Bien que situé en second dans la discographie de Van Der Graaf Generator, "The Least We Can Do" est véritablement le premier album du groupe. "The Aerosol Grey Machine" paru un an auparavant est en fait un album solo de Peter Hammill, sur lequel les autres membres du groupe apparaissaient en tant que musiciens de studio, mais sorti sous le nom du groupe pour de sombres raisons contractuelles avec la maison d'édition.

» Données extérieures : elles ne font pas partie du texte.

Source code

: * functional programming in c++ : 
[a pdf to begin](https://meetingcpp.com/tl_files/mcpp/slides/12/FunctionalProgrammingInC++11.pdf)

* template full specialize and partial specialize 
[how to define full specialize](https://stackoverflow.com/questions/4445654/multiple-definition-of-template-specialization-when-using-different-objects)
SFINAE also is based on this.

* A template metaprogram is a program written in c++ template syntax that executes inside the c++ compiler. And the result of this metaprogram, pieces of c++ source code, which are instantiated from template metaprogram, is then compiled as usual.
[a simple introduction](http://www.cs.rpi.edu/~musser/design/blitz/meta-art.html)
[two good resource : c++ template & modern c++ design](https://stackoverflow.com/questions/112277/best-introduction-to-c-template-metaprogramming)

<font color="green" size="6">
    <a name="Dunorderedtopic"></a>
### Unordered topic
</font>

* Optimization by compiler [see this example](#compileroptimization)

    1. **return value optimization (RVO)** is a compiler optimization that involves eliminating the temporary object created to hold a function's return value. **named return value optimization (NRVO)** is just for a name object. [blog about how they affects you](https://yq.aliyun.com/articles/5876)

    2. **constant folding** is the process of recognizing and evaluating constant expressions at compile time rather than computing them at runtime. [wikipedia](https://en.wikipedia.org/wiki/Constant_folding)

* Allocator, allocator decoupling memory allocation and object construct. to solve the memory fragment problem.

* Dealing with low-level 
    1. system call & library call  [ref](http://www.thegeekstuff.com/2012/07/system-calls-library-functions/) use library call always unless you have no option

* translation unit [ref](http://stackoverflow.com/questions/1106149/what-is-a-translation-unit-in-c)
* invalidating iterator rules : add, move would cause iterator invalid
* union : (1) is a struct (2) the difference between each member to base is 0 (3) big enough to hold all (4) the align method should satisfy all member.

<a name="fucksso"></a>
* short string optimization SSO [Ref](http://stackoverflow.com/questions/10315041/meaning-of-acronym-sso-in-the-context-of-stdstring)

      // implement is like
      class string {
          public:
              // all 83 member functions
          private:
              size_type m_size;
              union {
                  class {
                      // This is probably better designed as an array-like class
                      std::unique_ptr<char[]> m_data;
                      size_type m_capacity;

Ce point d'histoire étant éclairci, intéressons-nous à la musique. Qui n'a jamais entendu VDGG risque d'avoir un sérieux choc dès les premières mesures du titre d'ouverture : 'Darkness (11/11)' est aussi sombre que son titre le laisse présager. Une basse très en avant installe une ambiance lourde, le sax utilisé non pas pour créer des mélodies, mais générateur de stridences, distille l'angoisse, le chant désabusé et inimitable de Peter Hammill, quant à lui, ferait sombrer dans la déprime le Père Noël un 24 décembre.
Car avec VDGG, pas de place pour la joie et la bonne humeur. Les textes sont démoralisants, la musique est inquiétante, torturée, et Hammill a un don pour transmettre sa désespérance, un peu comme Jacques Brel. Le groupe a d'ailleurs le bon goût de prévenir ses auditeurs : "Don't listen when you're angry, because you'll smash something. Don't listen when you're depressed, because you'll get more so. Don't listen with any preoccupations, because you'll blow it.". Difficile d'être plus clair.
Le parti-pris de jouer sur les dissonances est évident. Dissonance des instruments, notamment des sax de David Jackson utilisés comme des voix humaines déchirantes la plupart du temps. Dissonance du chant que Peter Hammill aime à précipiter ou au contraire à distendre, forçant volontairement dans les graves comme dans les aigus pour provoquer un sentiment de fragilité, malgré sa tessiture très étendue. Dissonance enfin des mélodies faites d'accords bancals, de ruptures brutales de rythmes, de déphasage voulu entre les instruments. 'Whatever Would Robert Have Said' (il s'agit de Robert Van de Graff à qui le groupe a emprunté le nom en l'écorchant au passage) ou l'epic 'After The Flood' (au superbe refrain en forme d'hymne) n'essayent même pas de feindre posséder une trame mélodique.
Enfin, impossible de parler de ce disque en passant sous silence l'un des titres les plus poignants de VDGG : 'Refugees', porté par le son lead de la basse, l'orgue en nappes de fond, la batterie discrète et intelligente, une utilisation presque classique des flûtes et une voix pour une fois enduite de miel, poussant dans les aigus avec une empathie magnifique. Un chef d'œuvre.
Un disque atypique, chargé d'émotions, qui en fera fuir plus d'un, mais fera aussi frissonner avec extase les plus masochistes d'entre nous. Si la production d'origine, sourde et mal mixée, perturbe un peu l'écoute, la version remasterisée rend un peu mieux justice à un album très réussi.